Good times bad times: Automated forecasting of seasonal cryptosporidiosis in Ontario using machine learning

Can Commun Dis Rep. 2020 Jun 4;46(6):192-197. doi: 10.14745/ccdr.v46i06a07.

Abstract

Background: The rise of big data and related predictive modelling based on machine learning algorithms over the last two decades have provided new opportunities for disease surveillance and public health preparedness. Big data come with the promise of faster generation of and access to more precise information, potentially facilitating predictive precision in public health ("precision public health"). As an example, we considered forecasting of the future course of the monthly cryptosporidiosis incidence in Ontario.
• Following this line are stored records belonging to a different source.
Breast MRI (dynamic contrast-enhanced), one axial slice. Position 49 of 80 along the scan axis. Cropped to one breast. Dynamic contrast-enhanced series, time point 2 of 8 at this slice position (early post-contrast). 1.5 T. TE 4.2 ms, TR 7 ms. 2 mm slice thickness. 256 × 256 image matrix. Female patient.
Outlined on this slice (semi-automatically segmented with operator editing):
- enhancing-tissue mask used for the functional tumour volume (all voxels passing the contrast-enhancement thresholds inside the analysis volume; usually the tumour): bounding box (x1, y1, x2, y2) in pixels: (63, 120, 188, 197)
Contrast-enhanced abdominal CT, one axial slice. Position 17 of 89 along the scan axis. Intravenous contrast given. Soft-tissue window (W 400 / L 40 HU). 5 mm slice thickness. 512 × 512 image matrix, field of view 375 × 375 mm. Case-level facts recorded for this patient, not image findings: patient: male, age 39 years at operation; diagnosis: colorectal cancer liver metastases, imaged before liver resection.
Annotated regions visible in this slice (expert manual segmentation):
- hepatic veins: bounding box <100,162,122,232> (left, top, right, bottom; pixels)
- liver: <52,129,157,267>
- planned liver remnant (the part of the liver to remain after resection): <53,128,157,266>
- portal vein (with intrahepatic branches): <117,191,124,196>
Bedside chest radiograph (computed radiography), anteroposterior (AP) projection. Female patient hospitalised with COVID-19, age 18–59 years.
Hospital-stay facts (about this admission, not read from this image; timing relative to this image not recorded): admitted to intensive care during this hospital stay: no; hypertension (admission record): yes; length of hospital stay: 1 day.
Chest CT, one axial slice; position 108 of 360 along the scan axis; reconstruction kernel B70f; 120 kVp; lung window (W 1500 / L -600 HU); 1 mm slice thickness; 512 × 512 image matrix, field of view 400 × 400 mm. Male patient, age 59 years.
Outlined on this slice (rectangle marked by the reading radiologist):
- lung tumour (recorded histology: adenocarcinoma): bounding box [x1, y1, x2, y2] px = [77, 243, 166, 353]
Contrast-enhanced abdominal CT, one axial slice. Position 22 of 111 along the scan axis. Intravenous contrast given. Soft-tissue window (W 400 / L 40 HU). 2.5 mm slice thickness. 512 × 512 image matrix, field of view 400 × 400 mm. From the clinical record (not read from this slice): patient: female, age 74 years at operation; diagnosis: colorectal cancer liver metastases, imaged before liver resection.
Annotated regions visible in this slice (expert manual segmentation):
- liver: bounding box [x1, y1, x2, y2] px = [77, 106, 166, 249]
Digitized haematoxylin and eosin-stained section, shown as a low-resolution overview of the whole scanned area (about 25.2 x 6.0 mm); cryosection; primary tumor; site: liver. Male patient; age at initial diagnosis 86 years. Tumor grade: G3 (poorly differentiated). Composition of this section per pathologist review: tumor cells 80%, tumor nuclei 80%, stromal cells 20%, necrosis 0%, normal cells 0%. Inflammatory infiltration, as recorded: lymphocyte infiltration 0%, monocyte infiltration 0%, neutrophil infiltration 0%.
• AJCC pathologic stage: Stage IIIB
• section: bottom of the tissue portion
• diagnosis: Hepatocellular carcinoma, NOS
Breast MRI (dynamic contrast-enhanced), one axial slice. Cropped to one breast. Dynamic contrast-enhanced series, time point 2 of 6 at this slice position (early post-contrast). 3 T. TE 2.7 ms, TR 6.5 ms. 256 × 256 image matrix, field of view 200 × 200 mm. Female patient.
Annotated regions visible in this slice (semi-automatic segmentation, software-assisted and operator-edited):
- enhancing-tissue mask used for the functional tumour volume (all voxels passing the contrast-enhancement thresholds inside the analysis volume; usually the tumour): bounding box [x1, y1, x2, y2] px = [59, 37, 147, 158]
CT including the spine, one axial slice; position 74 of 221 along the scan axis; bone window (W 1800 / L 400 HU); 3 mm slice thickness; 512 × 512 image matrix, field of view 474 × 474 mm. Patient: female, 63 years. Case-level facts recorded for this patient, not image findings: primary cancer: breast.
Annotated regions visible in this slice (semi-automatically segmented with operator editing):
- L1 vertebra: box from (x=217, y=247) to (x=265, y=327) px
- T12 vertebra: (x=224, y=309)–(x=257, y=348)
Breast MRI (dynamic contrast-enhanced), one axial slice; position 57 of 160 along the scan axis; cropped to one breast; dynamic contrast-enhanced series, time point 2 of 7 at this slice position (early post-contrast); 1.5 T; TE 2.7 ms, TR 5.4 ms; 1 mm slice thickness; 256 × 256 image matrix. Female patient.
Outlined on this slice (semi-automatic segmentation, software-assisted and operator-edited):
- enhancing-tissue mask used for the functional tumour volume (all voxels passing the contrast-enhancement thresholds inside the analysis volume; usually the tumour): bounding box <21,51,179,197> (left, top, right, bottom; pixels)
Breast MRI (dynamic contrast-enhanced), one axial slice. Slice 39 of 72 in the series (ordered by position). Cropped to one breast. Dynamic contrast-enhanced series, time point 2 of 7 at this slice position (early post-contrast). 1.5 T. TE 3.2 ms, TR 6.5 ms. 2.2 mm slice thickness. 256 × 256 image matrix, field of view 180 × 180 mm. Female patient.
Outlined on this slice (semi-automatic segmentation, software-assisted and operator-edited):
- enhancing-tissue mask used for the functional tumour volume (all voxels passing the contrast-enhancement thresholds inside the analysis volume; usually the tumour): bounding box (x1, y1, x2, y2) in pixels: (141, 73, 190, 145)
Methods: The traditional statistical approach to forecasting is the seasonal autoregressive integrated moving-average (SARIMA) model. We applied SARIMA and an artificial neural network (ANN) approach, specifically a feed-forward neural network, to predict monthly cryptosporidiosis incidence in Ontario in 2017 using 2005-2016 data as a training set. Both forecasting approaches are automated to make them relevant in a disease surveillance context. We compared the resulting forecasts using the root mean squared error (RMSE) and mean absolute error (MAE) as measures of predictive accuracy.

Results: Cryptosporidiosis is a seasonal disease, which peaks in Ontario in late summer. In this study, the SARIMA model and ANN forecasting approaches captured the seasonal pattern of cryptosporidiosis well. Contrary to similar studies reported in the literature, the ANN forecasts of cryptosporidiosis were slightly less accurate than the SARIMA model forecasts.

Conclusion: The ANN and SARIMA approaches are suitable for automated forecasting of public health time series data from surveillance systems. Future studies should employ additional algorithms (e.g. random forests) and assess accuracy by using alternative diseases for case studies and conducting rigorous simulation studies. Difference between the forecasts from the machine learning algorithm, that is, the ANN, and the statistical learning model, that is, the SARIMA, should be considered with respect to philosophical differences between the two approaches.

Keywords: SARIMA; artificial neural network; cryptosporidiosis; disease surveillance; forecasting; machine learning; seasonal time series; statistical learning.